▸ YOUR OBJECTIVE:
Reproduce the blog post about vanity and brand-name menswear below word for word, from start to finish.

------ DOCUMENT EXTRACT

One committed objective of this blog is to correct egregious misperceptions, one of which I am about to rectify today.
Vanity is not the exclusive monopoly of “The Beautiful People.” Sorry, “Beautiful People”, but you do not control everything. “Regular People” can be as vain as anyone. In fact, “Regular People” have the incentive to be more vain, owing to the reality of a considerably narrower “Margin for error.” “Regular People” are precariously “closer to the line.” Making their behavior, on second thought, less “vanity” perhaps than “necessity.”
My overall point is: Vanity is not confined to the “Runway Circuit.”
It belongs to everyone.
I did not have to frame this post that way. I could have instead taken a less personality embarrassing perspective, that being my discovery of an ingenious marketing strategy in the “Menswear” arena which I shall forthwith delineate.
Feel free to go with either option. Or, as I just did, with both.
I do not generally like “Brand Names.” “Brand Names” invariably make items cost more without necessarily delivering a superior product for the money. There are, however, also brand named products that cost more but turn out actually to be better, a situation leaving me irretrievably confused.
I know there are unquestionably “Brand Names” out there that are cheesy and cheaply made, the result being that I am frustratingly confused about what to do – purchase “Brand Names” because they are worth the money, or avoid them because they’re a rip-off.
Allow me to preempt you on this matter. The most annoying answer in the world in such cases is,
Anyway, there I am,0 in a shop specializing in a line of imported French sportswear, in search of a bathing suit, which I shall require for our trip to Turkey, as our tour itinerary has seemingly scheduled an inordinate amount of time during the proceedings for “Swimming.” In the Aegean. In the Bosporus. Or the Sea of Marmara. Or somewhere else I never swam before and probably don’t want to, even if I am informed that Alexander the Great took a dip in those waters in 334 B.C.
I select an overpriced bathing suit. (And I have to say – although confining it to parentheses – that that bathing suit looks sensational on me. However this blog post, thankfully, is not about bathing suits. So – moving on.)

------------
------ EXTRACTED ENTRIES

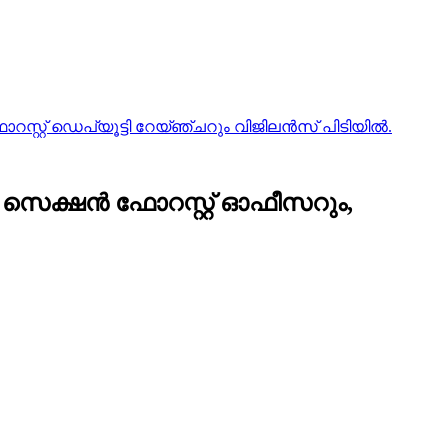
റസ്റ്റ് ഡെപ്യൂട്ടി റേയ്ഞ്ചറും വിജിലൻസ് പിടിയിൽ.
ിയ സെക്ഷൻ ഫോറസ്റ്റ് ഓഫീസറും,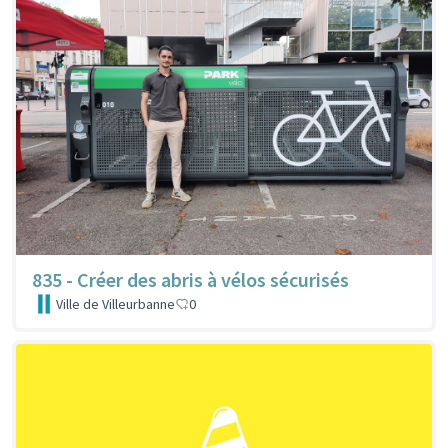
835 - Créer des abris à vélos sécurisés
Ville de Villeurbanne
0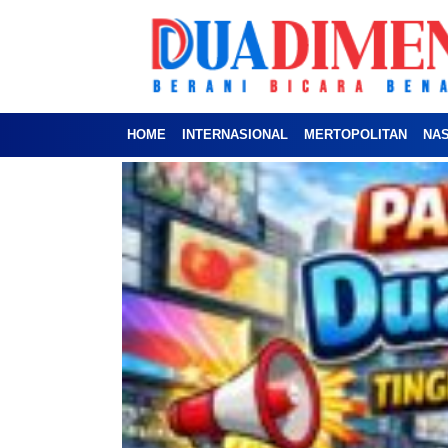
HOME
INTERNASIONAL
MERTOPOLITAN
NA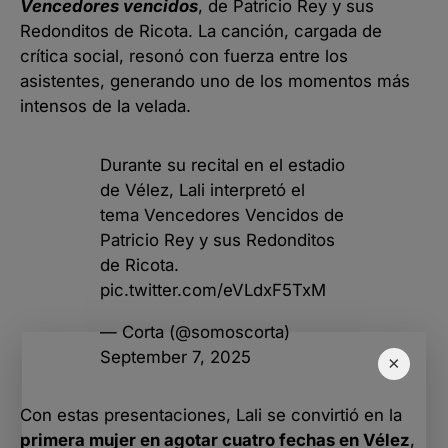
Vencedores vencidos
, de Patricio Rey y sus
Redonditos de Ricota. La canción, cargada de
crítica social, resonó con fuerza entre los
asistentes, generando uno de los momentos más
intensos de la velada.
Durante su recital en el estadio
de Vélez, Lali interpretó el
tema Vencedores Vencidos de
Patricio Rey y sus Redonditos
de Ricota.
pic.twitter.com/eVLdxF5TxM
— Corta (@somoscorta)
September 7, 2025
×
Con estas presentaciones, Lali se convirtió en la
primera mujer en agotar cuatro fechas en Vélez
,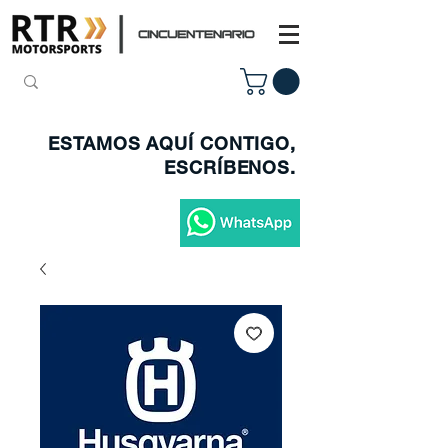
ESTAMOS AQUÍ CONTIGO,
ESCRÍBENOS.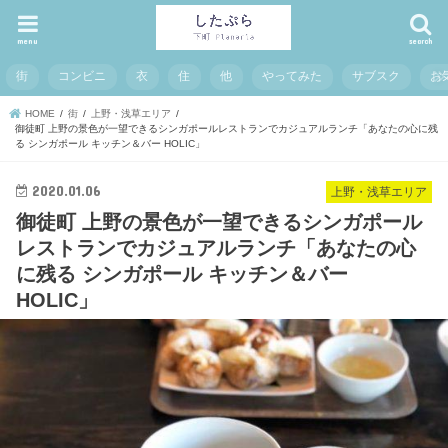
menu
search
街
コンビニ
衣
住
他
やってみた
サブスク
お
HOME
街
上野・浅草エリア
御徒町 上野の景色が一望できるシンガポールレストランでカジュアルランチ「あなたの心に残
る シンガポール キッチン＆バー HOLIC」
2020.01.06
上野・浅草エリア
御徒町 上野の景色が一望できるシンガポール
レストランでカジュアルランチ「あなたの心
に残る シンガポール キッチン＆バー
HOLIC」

------------

▸ WORKED SOLUTION:
One committed objective of this blog is to correct egregious misperceptions, one of which I am about to rectify today.
Vanity is not the exclusive monopoly of “The Beautiful People.” Sorry, “Beautiful People”, but you do not control everything. “Regular People” can be as vain as anyone. In fact, “Regular People” have the incentive to be more vain, owing to the reality of a considerably narrower “Margin for error.” “Regular People” are precariously “closer to the line.” Making their behavior, on second thought, less “vanity” perhaps than “necessity.”
My overall point is: Vanity is not confined to the “Runway Circuit.”
It belongs to everyone.
I did not have to frame this post that way. I could have instead taken a less personality embarrassing perspective, that being my discovery of an ingenious marketing strategy in the “Menswear” arena which I shall forthwith delineate.
Feel free to go with either option. Or, as I just did, with both.
I do not generally like “Brand Names.” “Brand Names” invariably make items cost more without necessarily delivering a superior product for the money. There are, however, also brand named products that cost more but turn out actually to be better, a situation leaving me irretrievably confused.
I know there are unquestionably “Brand Names” out there that are cheesy and cheaply made, the result being that I am frustratingly confused about what to do – purchase “Brand Names” because they are worth the money, or avoid them because they’re a rip-off.
Allow me to preempt you on this matter. The most annoying answer in the world in such cases is,
Anyway, there I am,0 in a shop specializing in a line of imported French sportswear, in search of a bathing suit, which I shall require for our trip to Turkey, as our tour itinerary has seemingly scheduled an inordinate amount of time during the proceedings for “Swimming.” In the Aegean. In the Bosporus. Or the Sea of Marmara. Or somewhere else I never swam before and probably don’t want to, even if I am informed that Alexander the Great took a dip in those waters in 334 B.C.
I select an overpriced bathing suit. (And I have to say – although confining it to parentheses – that that bathing suit looks sensational on me. However this blog post, thankfully, is not about bathing suits. So – moving on.)